IR35 catches more sole traders than HMRC admits. Here is the honest IR35 advice you need before your next contract, without the jargon.

TapTax Team4 July 20268 min read

Think IR35 only affects contractors sitting in glass-walled offices? HMRC investigated over 4,000 off-payroll cases in a single year, and a significant number involved ordinary sole traders who genuinely believed they were safe.

Key takeaways
  • IR35 applies to sole traders working through a limited company structure, but HMRC's 'disguised employment' tests also affect sole traders working directly with clients under contracts that look suspiciously like employment.
  • The three core tests, substitution, control, and mutuality of obligation, are routinely misunderstood, and getting even one wrong can trigger an HMRC investigation.
  • HMRC's own CEST tool returns 'undetermined' results for roughly 20% of cases, leaving sole traders to guess their own status.
  • A determination that you are inside IR35 can mean back-taxes, interest, and penalties covering up to six years of earnings.
  • Fixing your contracts proactively costs far less than defending an HMRC investigation retrospectively.
● ● ●
WORK TO DO
[1] Reproduce everything from "Key takeaways" down to "suspiciously like employment." in the IR35 article, substituting "customers" for "clients".
[2] Resume the IR35 article after its last key takeaway and write the section that comes next.

GIVEN INFORMATION
● ● ●
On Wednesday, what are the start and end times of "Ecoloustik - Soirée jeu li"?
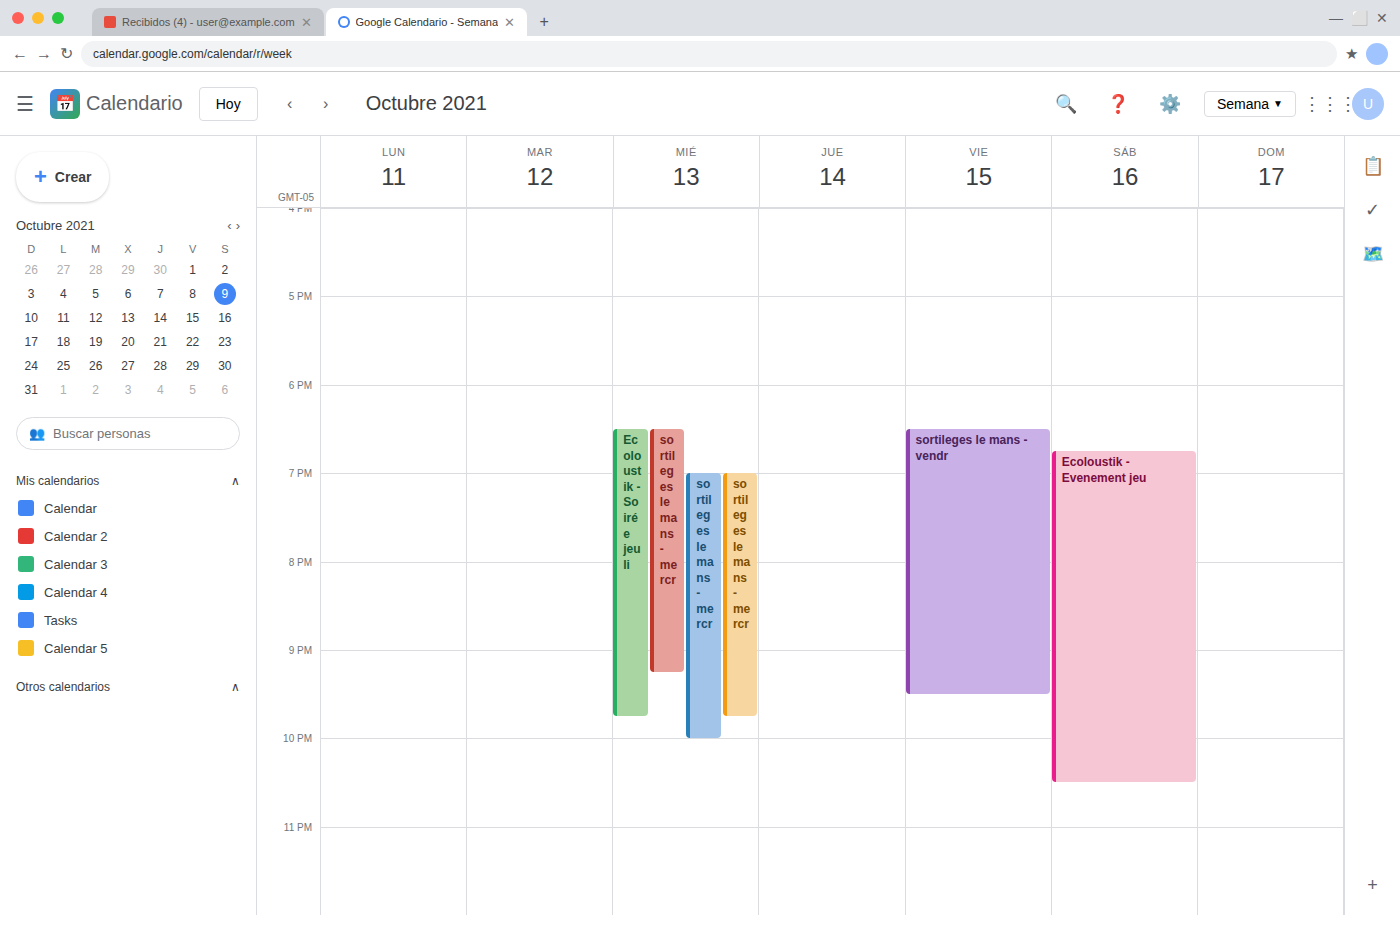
● ● ●
EXPECTED RESPONSES
[1]
Key takeaways
  • IR35 applies to sole traders working through a limited company structure, but HMRC's 'disguised employment' tests also affect sole traders working directly with customers under contracts that look suspiciously like employment.

[2]
This post is not a dry summary of legislation. It is the IR35 advice that time-poor tradespeople, freelancers, and self-employed professionals actually need: what the rules really mean for your working life, where the genuine traps are, and what you can do before HMRC decides to take an interest in you.

IR35
IR35 is the shorthand name for the off-payroll working rules introduced in the Finance Act 2000 and significantly reformed in 2017 and 2021. It is designed to prevent 'disguised employment', where an individual works essentially as an employee but is paid through a company or self-employed structure to avoid income tax and National Insurance contributions. If HMRC determines you fall inside IR35, your income from that engagement is taxed as employment income rather than self-employment profit.

Why IR35 Advice Is Confusing by Design

Let us be direct: the IR35 rules are not complicated because employment relationships are complicated. They are complicated because HMRC wrote legislation that forces individuals to make legal determinations that even employment lawyers argue about in tribunals.

The off-payroll working rules were originally aimed at IT contractors working through personal service companies (PSCs), billing clients through a limited company while functionally doing the same job as the employee sitting next to them. But the legislation has sprawled. The 2017 public sector reforms and the 2021 private sector extension shifted responsibility for determining IR35 status from the worker to the client organisation for medium and large businesses. For sole traders working with small businesses, the determination responsibility still falls on you.

HMRC estimates that non-compliance with off-payroll rules costs the UK approximately £1.7 billion per year in lost tax revenue. That number is the reason IR35 enforcement has intensified, and it is the reason the advice you received five years ago may no longer hold.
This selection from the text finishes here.